We could have the reverse() function allocate n+1 elements for the string and return an always null-delimited string, but then we need to pass it a string that doesn't have a \0, or make it assume that it will always get a \0 and treat that some way.

Passing in both items and the number to iterate felt less noisy for a quick solution :)

e12e · on Feb 28, 2022

Thank you, but that's still not an answer to my question :)

You pass in *out as an argument (allocated by caller, so caller has a handle on it), then the result/value of reverse ends up in *out - and then reverse returns *out as a return value in addition to having done its work.

I was wondering why (I guess you could say I ask why it's a "function" not a "procedure").

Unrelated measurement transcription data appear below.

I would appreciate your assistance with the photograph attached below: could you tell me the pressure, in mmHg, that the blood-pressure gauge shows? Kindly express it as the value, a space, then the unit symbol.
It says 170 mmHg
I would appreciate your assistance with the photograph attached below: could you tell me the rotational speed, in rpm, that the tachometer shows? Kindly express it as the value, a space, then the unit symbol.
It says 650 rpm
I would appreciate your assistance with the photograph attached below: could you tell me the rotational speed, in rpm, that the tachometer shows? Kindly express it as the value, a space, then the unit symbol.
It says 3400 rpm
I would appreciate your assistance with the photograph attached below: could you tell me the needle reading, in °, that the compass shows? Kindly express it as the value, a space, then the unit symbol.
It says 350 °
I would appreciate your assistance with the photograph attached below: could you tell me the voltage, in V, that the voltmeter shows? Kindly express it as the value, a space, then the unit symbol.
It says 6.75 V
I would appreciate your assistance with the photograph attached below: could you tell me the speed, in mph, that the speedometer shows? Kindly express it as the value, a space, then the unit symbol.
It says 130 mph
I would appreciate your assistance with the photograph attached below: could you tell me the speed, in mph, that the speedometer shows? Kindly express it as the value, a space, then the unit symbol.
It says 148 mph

I guess that the contract is that "reverse" takes ownership of *out as its passed in, and just happens to not return a pointer to a different buffer. But then my question is why it can't do its own allocation too... (which you did explain).

In other words - why does reverse return a pointer rather than, say a success/error (or void - can it error? Maybe on arbitrary binary data?)

henesy · on Feb 28, 2022

The first version I implemented did allocate and return the allocated output buffer, but I scrapped that design

I never changed the return value after I did this and didn’t see an issue at the time

For the record, this program was written casually on a live stream and is hardly a textbook definition of correctness :)

e12e · on Feb 28, 2022

Ok, thank you. I didn't mean it as criticism, just genuinely curious about the (c language) idioms involved - especially after struggling a bit with Zig strings in relation to advent of code - and after seeing the approach rust takes on ownership.

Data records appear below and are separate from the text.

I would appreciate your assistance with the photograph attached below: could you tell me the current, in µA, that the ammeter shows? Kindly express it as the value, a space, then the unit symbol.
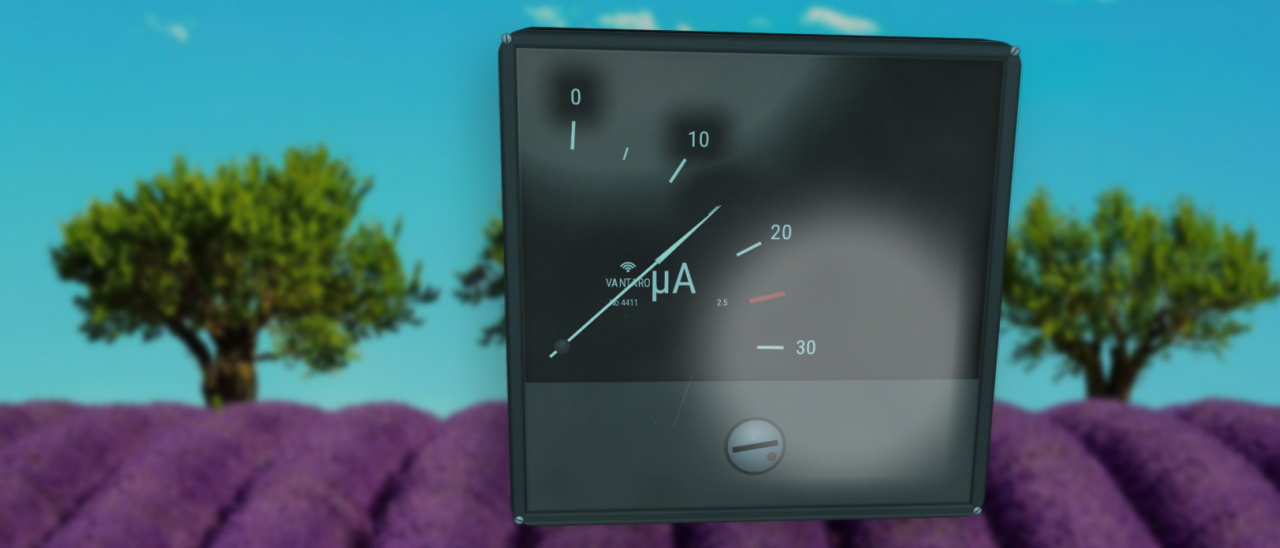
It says 15 µA
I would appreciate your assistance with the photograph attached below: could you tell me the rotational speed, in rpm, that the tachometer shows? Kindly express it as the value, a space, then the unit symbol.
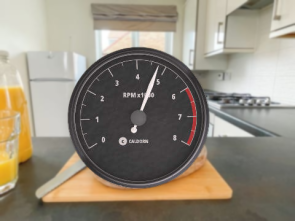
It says 4750 rpm
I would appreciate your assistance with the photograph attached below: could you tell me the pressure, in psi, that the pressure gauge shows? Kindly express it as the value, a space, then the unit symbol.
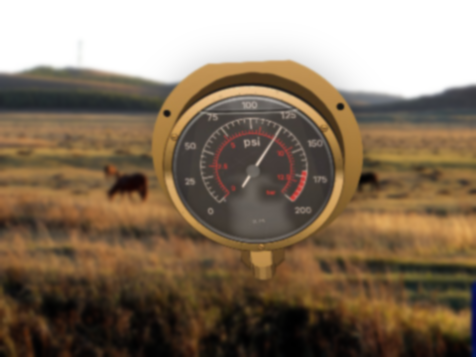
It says 125 psi
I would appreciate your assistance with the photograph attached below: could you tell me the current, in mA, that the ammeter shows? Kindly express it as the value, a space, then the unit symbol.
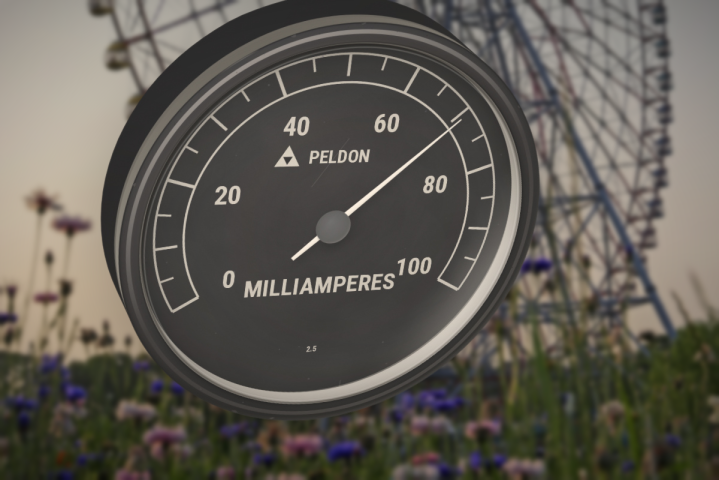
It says 70 mA
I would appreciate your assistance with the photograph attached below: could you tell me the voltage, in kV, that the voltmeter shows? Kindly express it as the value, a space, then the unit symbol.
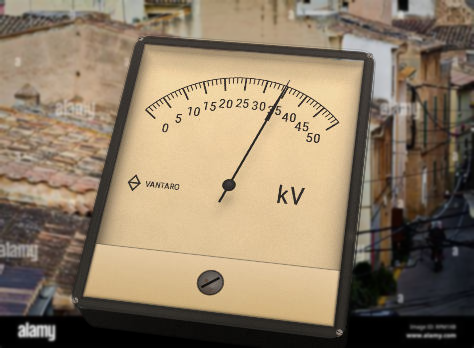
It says 35 kV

In zig the idiomatic approach (as far as I can tell) is to manage allocator in main/the caller, and passing that down to the callee. Thus allocation strategy (heap/stack/arena etc) is global/caller determined, while resources are "locally" managed.

I generally work in high level languages like ruby, where one rarely worries about the details of (especially string) allocation (beyond trying to not create way too many copies/buffers).

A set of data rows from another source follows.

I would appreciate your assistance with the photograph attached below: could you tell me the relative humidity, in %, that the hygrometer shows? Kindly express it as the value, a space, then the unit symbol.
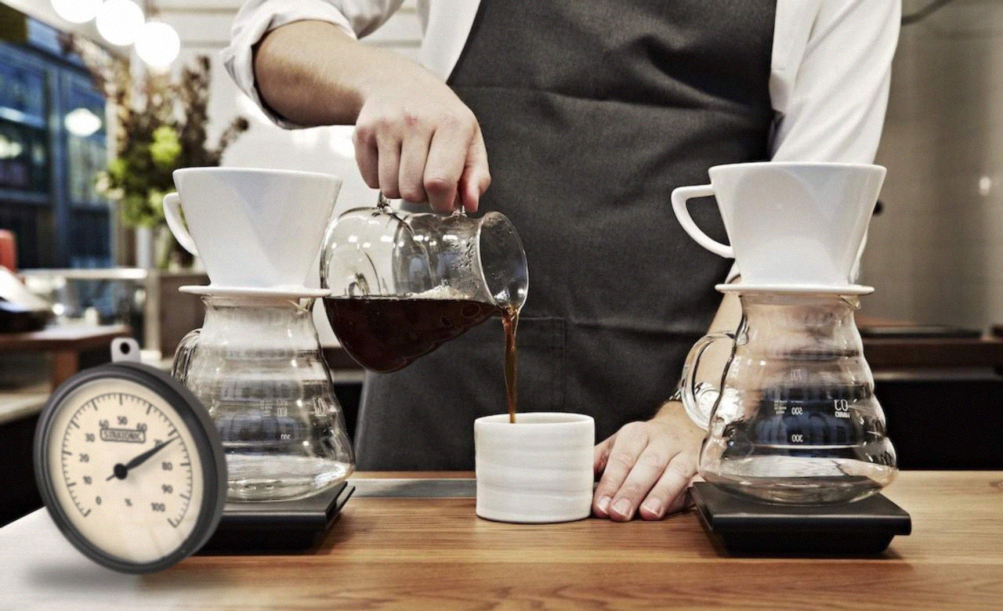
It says 72 %
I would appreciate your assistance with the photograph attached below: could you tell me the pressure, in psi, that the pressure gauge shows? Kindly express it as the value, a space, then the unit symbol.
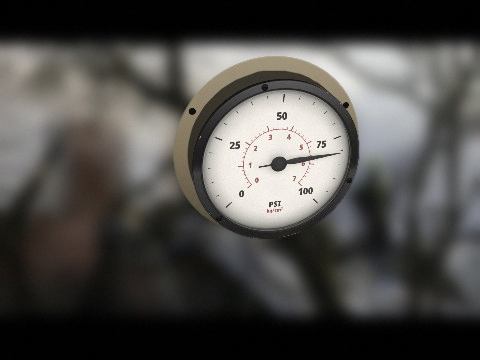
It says 80 psi
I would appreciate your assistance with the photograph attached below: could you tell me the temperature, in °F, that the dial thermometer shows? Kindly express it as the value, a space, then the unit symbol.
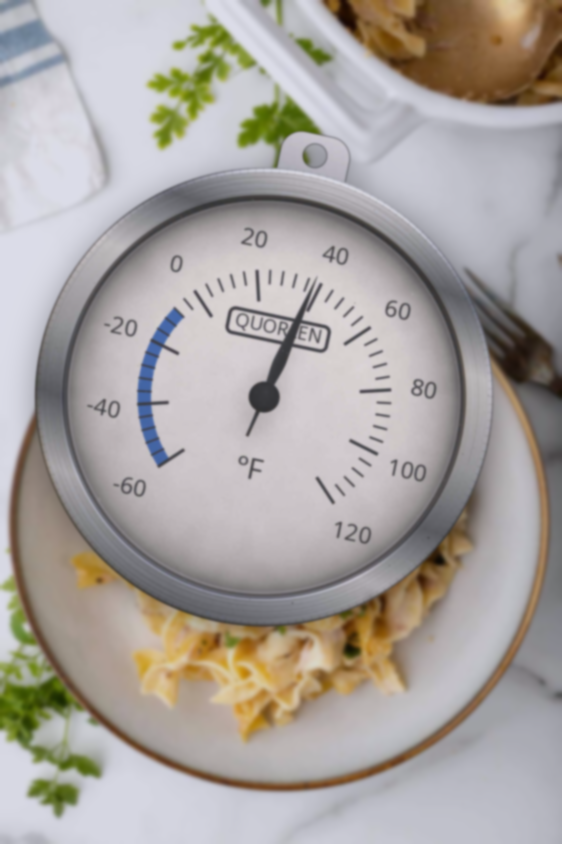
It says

So it's interesting to see what kind of balance on encapsulation/delegation of this concern can/should be found in C.

Thank you for taking the time to comment.

henesy · on Feb 28, 2022

The other comments are correct that there's value in returning a value even if it was passed in to make chaining functional calls easier.

This can get a little tricky when ownership comes in to play since you don't want to end up in a situation where (not in the above program's situation, but in general) the caller might pass out a value that never gets freed and you can easily create memory leaks.

You wouldn't want to do, for example:

  print("%s\n", smprint("%s", L"世界"));

Since smprint(2)'s return value was allocated and will need to be freed, but we have no way of doing that after the value is passed.

You'd need to do:

  char *buf = smprint("%s", L"世界");
  print("%s\n", buf);
  free(buf);

kevin_thibedeau · on Feb 27, 2022

Caller provided objects are a standard idiom that offers greater flexibility to use static/global vars, objects with a FAM, and custom allocators.

e12e · on Feb 27, 2022

I was more thinking about the combination of caller provided object and callee returning a pointer (in this case to the same object).

But I suppose it decouples "call time" resources from "return time" resources (the current api does not guarantee that the result will be in caller's "out", just that a buffer will be returned that the caller owns and have to de-allocate/manage).

eqvinox · on Feb 27, 2022

That's a common (I wouldn't necessarily call it "standard") C idiom, to allow chaining calls. You could e.g. do

  puts(reverse(fwdbuf, reverse(revbuf, input)));

0x20cowboy · on Feb 28, 2022

I’ve been playing with UTF8 in c99 and the examples here have helped me understand how it works a bit better.